> WORK INSTRUCTIONS:
Every line of the data below should be repeated exactly, and no picture should be copied.

> THE DATA:

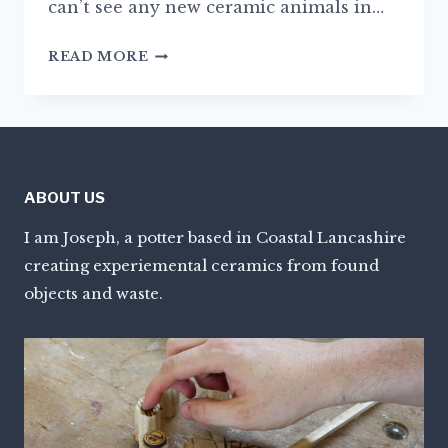
can’t see any new ceramic animals in…
NEW
READ MORE
BEGINNINGS
ABOUT US
I am Joseph, a potter based in Coastal Lancashire
creating experiemental ceramics from found
objects and waste.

> EXERCISE SOLUTION:
can’t see any new ceramic animals in…
NEW
READ MORE
BEGINNINGS
ABOUT US
I am Joseph, a potter based in Coastal Lancashire
creating experiemental ceramics from found
objects and waste.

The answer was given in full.